Auch aufgrund der jüngsten Rechtsprechung des BGH (WM 1988, 47) und des BVerfG (WM 1988, 46) hält es die Kammer nicht für erforderlich, von dem RE des BayObLG abzuweichen und einen erneuten RE zu erholen. Beiden Entscheidungen ist zu entnehmen, daß für den Eigenbedarf bereits vernünftige Gründe ausreichen und keine zu hohen Anforderungen an einen berechtigten Eigenbedarf i.S. des § 564b Abs. 2 Ziff. 2 BGB gestellt werden müssen.
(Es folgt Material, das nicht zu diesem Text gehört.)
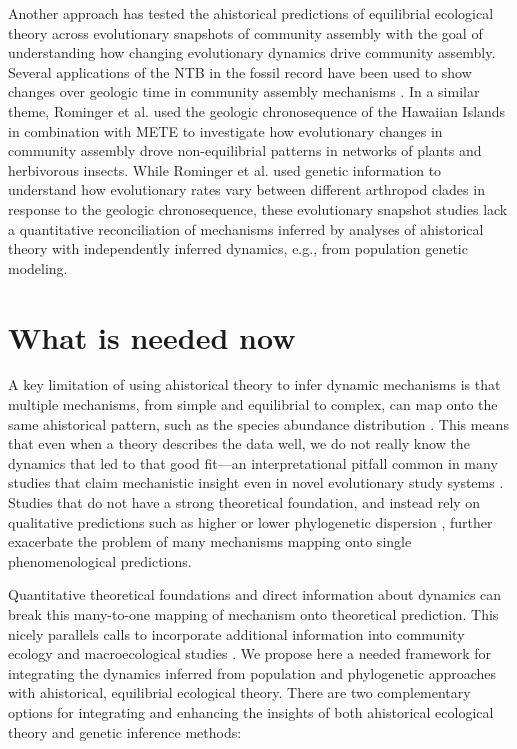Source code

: \documentclass[12pt]{article}
\begin{document}
Another approach has tested the ahistorical predictions of equilibrial
ecological theory across evolutionary snapshots of community assembly
with the goal of understanding how changing evolutionary dynamics
drive community assembly. Several applications of the NTB in the
fossil record have been used to show changes over geologic time in
community assembly mechanisms \citep{Olszewski2004-ud,
  Wagner2006-te}. In a similar theme, Rominger et
al. \citep{Rominger2015-kb} used the geologic chronosequence of the
Hawaiian Islands in combination with METE to investigate how
evolutionary changes in community assembly drove non-equilibrial
patterns in networks of plants and herbivorous insects. While Rominger
et al. used genetic information to understand how evolutionary rates
vary between different arthropod clades in response to the geologic
chronosequence, these evolutionary snapshot studies lack a
quantitative reconciliation of mechanisms inferred by analyses of
ahistorical theory with independently inferred dynamics, e.g., from
population genetic modeling.

\section{What is needed now}

A key limitation of using ahistorical theory to infer dynamic
mechanisms is that multiple mechanisms, from simple and equilibrial to
complex, can map onto the same ahistorical pattern, such as the
species abundance distribution \citep{Kendall1948-pj, Kendall1948-ri,
  Engen1996-jt, Engen1996-na, McGill2003-sf}.  This means that even
when a theory describes the data well, we do not really know the
dynamics that led to that good fit---an interpretational pitfall
common in many studies that claim mechanistic insight even in novel
evolutionary study systems \citep{Hubbell2001-dx, Olszewski2004-ud,
  Wagner2006-te}.  Studies that do not have a strong theoretical
foundation, and instead rely on qualitative predictions such as higher
or lower phylogenetic dispersion \citep{Webb2002-yr}, further
exacerbate the problem of many mechanisms mapping onto single
phenomenological predictions.

Quantitative theoretical foundations and direct information about
dynamics can break this many-to-one mapping of mechanism onto
theoretical prediction. This nicely parallels calls to incorporate
additional information into community ecology and macroecological
studies \citep{McGill2007-zd}. We propose here a needed framework for
integrating the dynamics inferred from population and phylogenetic
approaches with ahistorical, equilibrial ecological theory. There are
two complementary options for integrating and enhancing the insights
of both ahistorical ecological theory and genetic inference methods:
\end{document}
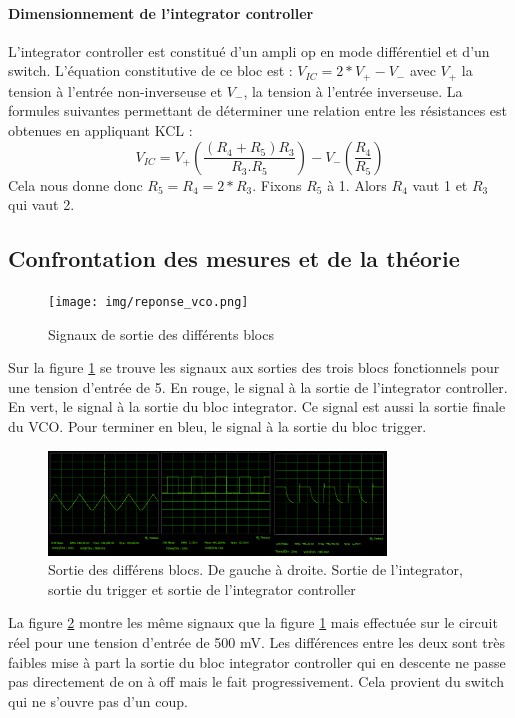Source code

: \paragraph{Dimensionnement de l'integrator controller}
L'integrator controller est constitué d'un ampli op en mode différentiel et d'un switch. L'équation constitutive de ce bloc est : $V_{IC}=2*V_+ - V_-$ avec $V_+$ la tension à l'entrée non-inverseuse et $V_-$, la tension à l'entrée inverseuse. La formules suivantes permettant de déterminer une relation entre les résistances est obtenues en appliquant KCL : $$V_{IC}=V_+ \left(\frac{\left(R_4 + R_5\right)R_3}{R_3.R_5}\right)-V_-\left(\frac{R_4}{R_5}\right)$$ Cela nous donne donc $R_5 = R_4 = 2*R_3$.
Fixons $R_5$ à \unit{1}{\kilo\ohm}. Alors $R_4$ vaut \unit{1}{\kilo\ohm} et $R_3$ qui vaut \unit{2}{\kilo\ohm}.

\subsection{Confrontation  des mesures et de la théorie}
\begin{figure}[ht]
	\centering
	\texttt{[image: img/reponse\_vco.png]}
	\caption{Signaux de sortie des différents blocs}
	\label{fig:out_vco_th}
\end{figure}
Sur la figure \ref{fig:out_vco_th} se trouve les signaux aux sorties des trois blocs fonctionnels pour une tension d'entrée de \unit{5}{\volt}. En rouge, le signal à la sortie de l'integrator controller. En vert, le signal à la sortie du bloc integrator. Ce signal est aussi la sortie finale du VCO. Pour terminer en bleu, le signal à la sortie du bloc trigger.
\begin{figure}[ht]                                       
	\centering
	\includegraphics[width=0.8\textwidth]{img/vco_real_out.png}
	\caption{Sortie des différens blocs. De gauche à droite. Sortie de l'integrator, sortie du trigger et sortie de l'integrator controller}
	\label{fig:out_vco_real}
\end{figure}
La figure \ref{fig:out_vco_real} montre les même signaux que la figure \ref{fig:out_vco_th} mais effectuée sur le circuit réel pour une tension d'entrée de 500 mV. Les différences entre les deux sont très faibles mise à part la sortie du bloc integrator controller qui en descente ne passe pas directement de on à off mais le fait progressivement. Cela provient du switch qui ne s'ouvre pas d'un coup.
Dies bedeutet jedoch nicht, daß deswegen eine Begründung des geltend gemachten Eigenbedarfs nunmehr entfallen müßte, was letztendlich darauf hinauslaufen würde, daß § 564b Abs. 3 BGB obsolet wäre. Auch wenn deshalb für einen Eigenbedarf "vernünftige Gründe" ausreichen, hat dies für den § 564b Abs. 3 BGB nur zur Folge, daß auch diese "vernünftigen Gründe" stichwortartig im Kündigungsschreiben angegeben werden. Verfassungsrechtliche Bedenken gegen die dem BayObLG entsprechende Auslegung des § 564b Abs. 3 BGB bei Geltendmachung von Eigenbedarfsgründen hält die Kammer nicht für gerechtfertigt, da die ohnehin nur stichwortartige Angabe von Eigenbedarfsgründen auch an einen juristisch nicht versierten Vermieter keine allzu hohen Anforderungen stellt und im übrigen es dem Vermieter nicht verwehrt ist, mit allerdings neuen Kündigungsfristen eine erneute und nunmehr formell wirksame Kündigung auszusprechen.

Eine solche erneute, formell wirksame Eigenbedarfskündigung wurde jedoch vom Kläger in diesem Rechtsstreit nicht ausgesprochen, da die in den Schriftsätzen des Klägers gegebene nähere Begründung des Eigenbedarfs nicht hinreichend deutlich erkennen läßt, daß damit zugleich auch eine materiell-rechtliche Erklärung abgegeben werden soll (vgl. BayObLG NJW 1981, 2197 (= WM 1981, 200)).

Soweit die Kündigung im Schriftsatz v. 11.2.88 auch darauf gestützt wird, daß der Beklagte mit wahrheitswidrigen Behauptungen Minderung geltend macht, ist dies als neue ordentliche Kündigung anzusehen, die erneut eine Kündigungsfrist, und zwar bis zum 31.8.88, in Lauf setzt. Zum Zeitpunkt der letzten mündlichen Verhandlung war die Widerspruchsfrist gegen diese Kündigung noch nicht abgelaufen. Die Zulässigkeitsvoraussetzungen des § 259 ZPO für eine Einbeziehung dieser Kündigung in den Rechtsstreit sind deshalb noch nicht gegeben. Aus dem Prozeßverhalten der Beklagten läßt sich nicht entnehmen, daß sie nicht vor diesem Kündigungszeitpunkt auszieht. Vielmehr kann aufgrund des Schreibens v. 3.11.87 entnommen werden, daß sie ohnehin vor diesem Kündigungstermin ausziehen werden.